Des investissements de 316 000$ ont été nécessaires à la construction de l’ouvrage qui surplombe la rivière du Sourd aux abords de la réserve faunique Papineau-Labelle. Tant la députée de Labelle que les représentants de clubs de motoneige et de quads ont rappelé l’importance névralgique de ce pont pour relier l’Ontario et l’Outaouais aux Hautes-Laurentides.

« La dernière année, tout le monde l’a senti. Ça se voyait à l’œil nu qu’il y avait moins de monde sur nos sentiers et dans nos commerces », témoigne Atillio Somma, président du club AutoNeige Amico. Ce dernier se dit soulagé de voir le lien rétabli et s’attend à une forte augmentation de l’affluence de quadistes dans les prochaines semaines et de motoneigistes pour la saison hivernale.

Selon la députée Chantale Jeannotte, les retombées économiques des activités de motoneige et de quads au Québec seraient de 2,5 G$. Selon elle, les efforts pour attirer les motoneigistes et les quadistes dans les Hautes-Laurentides visent à s’approprier une juste part de ces retombées et ce pont est d’une importance cruciale pour l’accessibilité des Hautes-Laurentides et de ses infrastructures récréotouristiques. C’est pourquoi, selon elle, le ministère des Transports a consenti à verser 237 000$, soit environ 75% du projet. Le reste des fonds ont été sollicités par des bénévoles auprès d’autres organismes publics et d’entreprises privées.

Un ouvrage tout de bois

D’une longueur de 35 mètres, le pont Émile (Milou) Roussel a été conçu pour avoir une structure et un tablier entièrement fait de bois lamellé-collé.

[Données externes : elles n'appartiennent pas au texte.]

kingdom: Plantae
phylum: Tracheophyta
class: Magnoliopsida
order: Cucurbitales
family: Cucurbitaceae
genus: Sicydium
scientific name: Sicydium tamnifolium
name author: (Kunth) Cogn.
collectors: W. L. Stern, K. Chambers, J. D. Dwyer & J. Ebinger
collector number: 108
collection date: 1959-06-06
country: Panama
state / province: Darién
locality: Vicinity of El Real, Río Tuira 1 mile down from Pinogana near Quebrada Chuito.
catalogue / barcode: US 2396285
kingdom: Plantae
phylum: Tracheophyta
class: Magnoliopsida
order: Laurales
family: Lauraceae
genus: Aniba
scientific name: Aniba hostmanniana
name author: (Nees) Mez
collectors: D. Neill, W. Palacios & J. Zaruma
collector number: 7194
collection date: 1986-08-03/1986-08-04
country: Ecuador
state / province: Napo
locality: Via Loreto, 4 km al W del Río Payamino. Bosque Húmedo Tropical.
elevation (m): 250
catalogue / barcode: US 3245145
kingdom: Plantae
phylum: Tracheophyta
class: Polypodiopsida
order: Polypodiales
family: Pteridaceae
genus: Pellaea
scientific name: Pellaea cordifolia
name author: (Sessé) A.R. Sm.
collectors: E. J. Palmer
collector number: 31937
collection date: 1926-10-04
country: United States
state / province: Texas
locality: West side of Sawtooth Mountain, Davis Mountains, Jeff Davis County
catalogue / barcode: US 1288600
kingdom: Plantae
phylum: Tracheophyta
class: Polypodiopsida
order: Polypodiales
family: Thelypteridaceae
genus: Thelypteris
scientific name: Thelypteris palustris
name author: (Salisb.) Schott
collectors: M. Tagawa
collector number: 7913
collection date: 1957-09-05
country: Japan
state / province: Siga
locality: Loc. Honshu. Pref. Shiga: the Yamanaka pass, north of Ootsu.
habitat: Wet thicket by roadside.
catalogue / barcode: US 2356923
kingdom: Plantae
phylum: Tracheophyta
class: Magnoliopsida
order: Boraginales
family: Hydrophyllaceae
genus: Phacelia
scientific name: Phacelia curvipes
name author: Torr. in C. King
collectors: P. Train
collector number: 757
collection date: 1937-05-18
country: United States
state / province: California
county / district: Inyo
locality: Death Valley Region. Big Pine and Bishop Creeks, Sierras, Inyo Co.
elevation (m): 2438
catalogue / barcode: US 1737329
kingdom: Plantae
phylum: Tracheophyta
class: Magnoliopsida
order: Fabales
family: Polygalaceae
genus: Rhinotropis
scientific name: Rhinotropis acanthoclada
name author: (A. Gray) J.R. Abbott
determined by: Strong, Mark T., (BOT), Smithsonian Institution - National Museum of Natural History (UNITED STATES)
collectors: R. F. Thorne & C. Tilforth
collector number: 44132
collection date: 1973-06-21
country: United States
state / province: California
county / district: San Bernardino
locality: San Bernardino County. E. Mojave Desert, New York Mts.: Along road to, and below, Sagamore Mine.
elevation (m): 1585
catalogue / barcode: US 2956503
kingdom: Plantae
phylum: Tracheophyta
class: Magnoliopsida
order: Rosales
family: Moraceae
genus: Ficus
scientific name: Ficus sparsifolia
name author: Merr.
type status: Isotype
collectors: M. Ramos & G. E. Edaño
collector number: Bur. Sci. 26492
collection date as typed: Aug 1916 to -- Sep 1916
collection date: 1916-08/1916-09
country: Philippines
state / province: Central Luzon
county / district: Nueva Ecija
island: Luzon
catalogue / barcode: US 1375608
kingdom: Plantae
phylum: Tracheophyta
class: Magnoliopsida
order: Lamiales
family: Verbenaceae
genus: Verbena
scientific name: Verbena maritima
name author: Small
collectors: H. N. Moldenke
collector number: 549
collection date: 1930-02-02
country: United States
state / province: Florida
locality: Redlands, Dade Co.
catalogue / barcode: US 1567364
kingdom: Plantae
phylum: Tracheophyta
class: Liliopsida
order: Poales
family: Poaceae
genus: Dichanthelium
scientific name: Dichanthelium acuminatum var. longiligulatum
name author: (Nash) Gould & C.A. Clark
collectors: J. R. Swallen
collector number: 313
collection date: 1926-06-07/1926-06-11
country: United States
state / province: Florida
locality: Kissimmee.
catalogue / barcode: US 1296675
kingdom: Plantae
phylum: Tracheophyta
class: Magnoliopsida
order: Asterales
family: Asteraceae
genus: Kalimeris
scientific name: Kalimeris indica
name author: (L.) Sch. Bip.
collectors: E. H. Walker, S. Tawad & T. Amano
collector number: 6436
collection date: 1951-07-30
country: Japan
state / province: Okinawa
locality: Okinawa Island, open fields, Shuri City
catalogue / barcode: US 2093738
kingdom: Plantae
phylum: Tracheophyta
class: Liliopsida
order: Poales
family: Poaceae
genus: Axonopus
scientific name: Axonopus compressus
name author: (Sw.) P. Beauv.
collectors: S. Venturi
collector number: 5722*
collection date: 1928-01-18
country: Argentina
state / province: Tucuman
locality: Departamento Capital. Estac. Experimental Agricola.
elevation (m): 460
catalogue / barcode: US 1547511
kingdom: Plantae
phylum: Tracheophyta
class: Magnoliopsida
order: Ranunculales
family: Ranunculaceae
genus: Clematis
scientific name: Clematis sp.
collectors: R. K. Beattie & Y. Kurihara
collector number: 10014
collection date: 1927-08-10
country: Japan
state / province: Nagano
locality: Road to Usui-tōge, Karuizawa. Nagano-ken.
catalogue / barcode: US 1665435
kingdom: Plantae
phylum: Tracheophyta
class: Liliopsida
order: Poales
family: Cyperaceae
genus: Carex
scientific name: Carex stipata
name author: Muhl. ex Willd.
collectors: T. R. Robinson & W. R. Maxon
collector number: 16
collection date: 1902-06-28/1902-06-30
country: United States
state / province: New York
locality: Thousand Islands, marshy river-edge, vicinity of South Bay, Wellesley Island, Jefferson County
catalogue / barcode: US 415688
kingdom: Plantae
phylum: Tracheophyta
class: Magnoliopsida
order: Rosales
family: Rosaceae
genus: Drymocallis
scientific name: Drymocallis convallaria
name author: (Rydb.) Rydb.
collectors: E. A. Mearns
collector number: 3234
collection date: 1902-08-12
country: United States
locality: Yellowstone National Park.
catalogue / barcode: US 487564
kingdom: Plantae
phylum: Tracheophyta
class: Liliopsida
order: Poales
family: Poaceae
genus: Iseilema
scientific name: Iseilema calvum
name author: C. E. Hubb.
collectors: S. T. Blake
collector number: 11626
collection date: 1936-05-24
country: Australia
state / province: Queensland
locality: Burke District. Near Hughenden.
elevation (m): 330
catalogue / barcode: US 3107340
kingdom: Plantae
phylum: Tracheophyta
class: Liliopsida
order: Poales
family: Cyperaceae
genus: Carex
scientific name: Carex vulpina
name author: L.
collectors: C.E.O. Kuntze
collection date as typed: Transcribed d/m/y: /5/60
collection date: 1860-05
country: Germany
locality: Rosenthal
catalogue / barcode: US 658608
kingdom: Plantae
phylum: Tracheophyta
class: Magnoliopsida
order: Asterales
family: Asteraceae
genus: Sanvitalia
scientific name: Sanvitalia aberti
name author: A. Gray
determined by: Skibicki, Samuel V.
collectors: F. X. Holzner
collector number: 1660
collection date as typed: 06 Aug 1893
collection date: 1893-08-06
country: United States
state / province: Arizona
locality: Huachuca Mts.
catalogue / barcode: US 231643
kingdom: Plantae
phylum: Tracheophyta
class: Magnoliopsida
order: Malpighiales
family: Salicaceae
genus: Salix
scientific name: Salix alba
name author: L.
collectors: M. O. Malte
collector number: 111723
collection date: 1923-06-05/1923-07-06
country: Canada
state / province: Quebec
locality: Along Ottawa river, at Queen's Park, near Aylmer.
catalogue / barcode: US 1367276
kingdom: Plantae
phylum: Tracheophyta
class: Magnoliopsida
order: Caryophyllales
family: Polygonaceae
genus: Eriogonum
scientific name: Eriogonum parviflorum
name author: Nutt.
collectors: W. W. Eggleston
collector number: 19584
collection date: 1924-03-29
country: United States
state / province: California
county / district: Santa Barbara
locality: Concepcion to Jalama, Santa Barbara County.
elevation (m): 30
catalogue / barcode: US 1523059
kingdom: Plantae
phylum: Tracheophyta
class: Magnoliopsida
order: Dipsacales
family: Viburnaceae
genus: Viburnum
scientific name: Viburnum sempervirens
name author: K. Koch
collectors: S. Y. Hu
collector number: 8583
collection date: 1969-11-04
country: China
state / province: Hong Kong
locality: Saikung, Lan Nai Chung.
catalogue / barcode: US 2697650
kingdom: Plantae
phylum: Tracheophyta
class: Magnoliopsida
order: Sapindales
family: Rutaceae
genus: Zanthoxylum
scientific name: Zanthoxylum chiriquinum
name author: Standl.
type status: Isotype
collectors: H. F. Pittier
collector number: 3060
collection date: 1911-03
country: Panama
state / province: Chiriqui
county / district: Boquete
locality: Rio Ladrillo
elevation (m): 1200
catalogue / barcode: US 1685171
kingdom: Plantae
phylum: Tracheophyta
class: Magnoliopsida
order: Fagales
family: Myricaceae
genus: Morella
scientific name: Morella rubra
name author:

« Les seuls éléments en métal, ce sont les boulons qu’on voit », affirme François Saumure, agent de liaison à la Fédération des clubs de motoneigistes du Québec. Il précise que le nouvel ouvrage témoigne d’une sensibilité environnementale qui se développe dans les clubs : « Sans la nature, sans la forêt, nous ne pouvons pas faire de motoneige. Un pont tout en bois c’est une façon de réduire notre impact environnemental ».

Le pont de bois représentait aussi une légère économie d’environ 3 000$, soit 1% de la valeur totale du projet. M. Saumure assure du même souffle que la durée de vie du pont de bois est la même que d’autres types d’ouvrage en acier.

D’une longueur de 35 mètres, le pont Émile (Milou) Roussel a été conçu pour avoir une structure et un tablier entièrement fait de bois lamellé-collé (photo : Renaud Giraldeau - Le Courant des Hautes-Laurentides).